3 questions à... Louise Chennevière
Le 13/02/2023
L'Agence vous propose de découvrir régulièrement des auteurs et autrices qui vivent et travaillent en Provence-Alpes-Côte d'Azur. L'autrice de romans Louise Chennevière, qui habite dans le Vaucluse, a bien voulu se prêter au jeu des questions-réponses.
Elle a 29 ans et a grandi à Paris. Installée à Orange depuis peu, elle a publié deux romans aux éditions P.O.L. Comme la chienne en 2019 et Mausolée en 2021. La jeune femme nous dévoile ses projets pour les mois à venir ainsi que ses goûts en matière de littérature.
Quelle est votre actualité ?
"Mon dernier roman, Mausolée, vient d'être traduit en espagnol et en italien, je vais donc voyager pour le présenter. C'est toujours une grande joie de voir son texte dans une autre langue et de pouvoir atteindre des lecteurs que l'on n'aurait jamais imaginé toucher !
Je travaille aussi à mon troisième roman, qui s'appellera Black-Out. C'est un texte sur la perte de mémoire dans lequel une jeune femme, confrontée à des "absences" liées à une expérience traumatique, accompagne sa grand-mère qui, elle, est atteinte de la maladie d'Alzheimer. À travers leurs échanges troués, leurs défaillances intimes, se noue entre elles une autre manière de communiquer et un autre rapport au temps. Mes livres sont toujours des moyens pour tenter de résoudre des questionnements qui m'obsèdent et me bouleversent, et découlent toujours d'expériences intimes.
Par ailleurs, cela fait près de trois ans maintenant que je me suis mise à la musique. J'ai commencé le piano durant le confinement et depuis lors, je n'ai cessé d'écrire des chansons. J'en ai déjà sorti quelques-unes et travaille maintenant sur un album. La musique m'a permis de réinventer mon rapport à l'écriture, d'aller vers la poésie. J'ai déjà donné quelques petits concerts et prépare les prochains. Jouer devant un public, pour moi qui avais l'habitude de me cacher derrière des livres, c'est une expérience radicalement nouvelle. Cela me donne beaucoup de force, et ce malgré le trac terrible…".
Quel est le livre qui vous a le plus marqué et pourquoi ?
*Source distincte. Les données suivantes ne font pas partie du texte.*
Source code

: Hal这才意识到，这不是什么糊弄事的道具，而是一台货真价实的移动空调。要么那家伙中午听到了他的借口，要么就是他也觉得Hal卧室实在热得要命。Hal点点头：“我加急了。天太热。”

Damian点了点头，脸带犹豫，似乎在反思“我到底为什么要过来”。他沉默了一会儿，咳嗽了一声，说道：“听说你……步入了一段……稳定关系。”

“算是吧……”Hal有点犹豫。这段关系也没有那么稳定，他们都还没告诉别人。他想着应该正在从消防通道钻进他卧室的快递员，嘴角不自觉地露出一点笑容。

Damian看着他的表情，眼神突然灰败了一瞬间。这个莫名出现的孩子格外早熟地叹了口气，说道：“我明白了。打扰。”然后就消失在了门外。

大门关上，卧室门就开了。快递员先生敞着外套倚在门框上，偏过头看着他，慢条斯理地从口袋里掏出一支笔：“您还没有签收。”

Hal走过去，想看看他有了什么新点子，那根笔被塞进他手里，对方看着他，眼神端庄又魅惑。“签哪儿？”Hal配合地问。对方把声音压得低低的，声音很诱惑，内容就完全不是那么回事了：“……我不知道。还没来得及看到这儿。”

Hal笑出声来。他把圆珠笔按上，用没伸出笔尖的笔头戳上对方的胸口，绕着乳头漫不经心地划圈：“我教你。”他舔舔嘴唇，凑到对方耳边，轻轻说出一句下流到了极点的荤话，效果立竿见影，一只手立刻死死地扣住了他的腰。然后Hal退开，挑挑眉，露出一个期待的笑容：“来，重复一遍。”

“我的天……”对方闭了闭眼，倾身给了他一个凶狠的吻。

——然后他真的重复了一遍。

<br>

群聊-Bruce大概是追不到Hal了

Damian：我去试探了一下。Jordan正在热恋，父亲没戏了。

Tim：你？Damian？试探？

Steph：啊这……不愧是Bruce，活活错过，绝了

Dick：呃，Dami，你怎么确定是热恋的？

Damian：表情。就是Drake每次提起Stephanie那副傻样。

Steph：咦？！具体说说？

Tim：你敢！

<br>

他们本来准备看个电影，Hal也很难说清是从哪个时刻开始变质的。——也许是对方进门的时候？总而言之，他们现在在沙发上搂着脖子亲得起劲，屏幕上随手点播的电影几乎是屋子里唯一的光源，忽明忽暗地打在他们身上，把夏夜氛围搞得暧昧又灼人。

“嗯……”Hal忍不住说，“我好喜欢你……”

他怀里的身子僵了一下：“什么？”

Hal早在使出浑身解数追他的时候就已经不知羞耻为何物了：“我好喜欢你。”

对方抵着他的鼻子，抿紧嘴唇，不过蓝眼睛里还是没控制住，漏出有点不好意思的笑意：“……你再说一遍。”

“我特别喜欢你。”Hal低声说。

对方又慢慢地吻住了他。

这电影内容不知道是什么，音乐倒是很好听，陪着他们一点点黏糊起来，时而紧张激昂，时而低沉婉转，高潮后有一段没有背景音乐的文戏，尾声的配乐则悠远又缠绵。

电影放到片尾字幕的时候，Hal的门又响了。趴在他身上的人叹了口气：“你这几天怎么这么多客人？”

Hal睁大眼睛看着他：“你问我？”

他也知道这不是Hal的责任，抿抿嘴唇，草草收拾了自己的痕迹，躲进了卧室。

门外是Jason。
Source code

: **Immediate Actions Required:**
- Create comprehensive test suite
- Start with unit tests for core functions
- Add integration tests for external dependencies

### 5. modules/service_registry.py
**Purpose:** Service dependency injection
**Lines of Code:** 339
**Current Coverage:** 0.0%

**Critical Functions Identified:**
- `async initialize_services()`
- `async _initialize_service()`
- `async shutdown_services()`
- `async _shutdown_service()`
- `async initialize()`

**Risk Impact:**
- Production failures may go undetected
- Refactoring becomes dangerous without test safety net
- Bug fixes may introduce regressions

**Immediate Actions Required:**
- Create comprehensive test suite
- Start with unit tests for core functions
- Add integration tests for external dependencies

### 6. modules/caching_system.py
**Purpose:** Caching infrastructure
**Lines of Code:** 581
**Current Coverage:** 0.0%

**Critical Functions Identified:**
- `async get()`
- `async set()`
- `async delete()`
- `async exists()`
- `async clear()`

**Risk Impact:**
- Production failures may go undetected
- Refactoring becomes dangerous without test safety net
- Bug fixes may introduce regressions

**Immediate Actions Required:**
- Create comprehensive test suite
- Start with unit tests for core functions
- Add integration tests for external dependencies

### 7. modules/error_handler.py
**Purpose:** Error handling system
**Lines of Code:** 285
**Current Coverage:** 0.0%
"S'il faut n'en choisir qu'un, je dirai Les Armoires vides d'Annie Ernaux, car ce roman a été décisif dans ma vie d'écrivaine. Il s'ouvre brutalement sur les pensées d'une toute jeune femme qui vient juste d'avorter, tout lui semble vain, ne sachant que faire d'elle-même si ce n'est attendre que ça passe. Les auteurs qu'elle aimait alors ne lui sont d'aucune aide, car les livres ne parlent pas de ce qu'elle vit. Lorsque j'ai ouvert ce livre, je n'avais encore lu que peu d'autrices, mes écrivains adorés étaient tous des hommes, et lorsque j'écrivais je me choisissais des doubles masculins. Je ne pensais pas pouvoir apparaitre en tant que femme dans la grande littérature. Et puis, j'ai découvert Annie Ernaux et ça été un bouleversement, je me suis dit que non seulement je pouvais me montrer en tant que femme, mais que je me devais de le faire, que c'était une sorte de devoir de représentation. Une tâche nécessaire que de faire apparaître ces corps de femmes qui avaient toujours été exclus - ou plutôt ces corps qui ont toujours été représentés mais de manière idéalisée, masquant la réalité de ces vies obscures que Virginia Woolf appelait déjà à montrer dans Une chambre à soi, autre livre fondamental pour moi. Ce sont deux œuvres qui m'ont donné beaucoup de force en tant que jeune autrice".
Quel est le livre qui vous a fait le plus rire ?
"Je crois que Flaubert est l'un des écrivains qui me fait le plus rire, même si c'est d'un rire terrible. Il est sans pitié. Sous son écriture, tout y passe. Il détruit la bien-pensance bourgeoise, tous les faux-semblants. Ses livres sont à la fois cruels et incroyablement drôles. Madame Bovary, par exemple, est un livre déchirant et pourtant on ne cesse de rire devant les personnages qu'il crée. Je pense notamment à l'amant d'Emma, Rodolphe, un imbécile se prenant pour un grand Don Juan, qui prête à la fois à pleurer et à rire. Il y a Bouvard et Pécuchet aussi évidemment. Mais pour moi, c'est surtout sa correspondance qui se lit comme un véritable roman et dans laquelle il dresse des portraits impitoyables de ses contemporains. Il y a aussi Le dictionnaire des idées reçues dans lequel il recense tous les clichés associés à certains concepts, je peux le relire encore et encore, ça fonctionne toujours".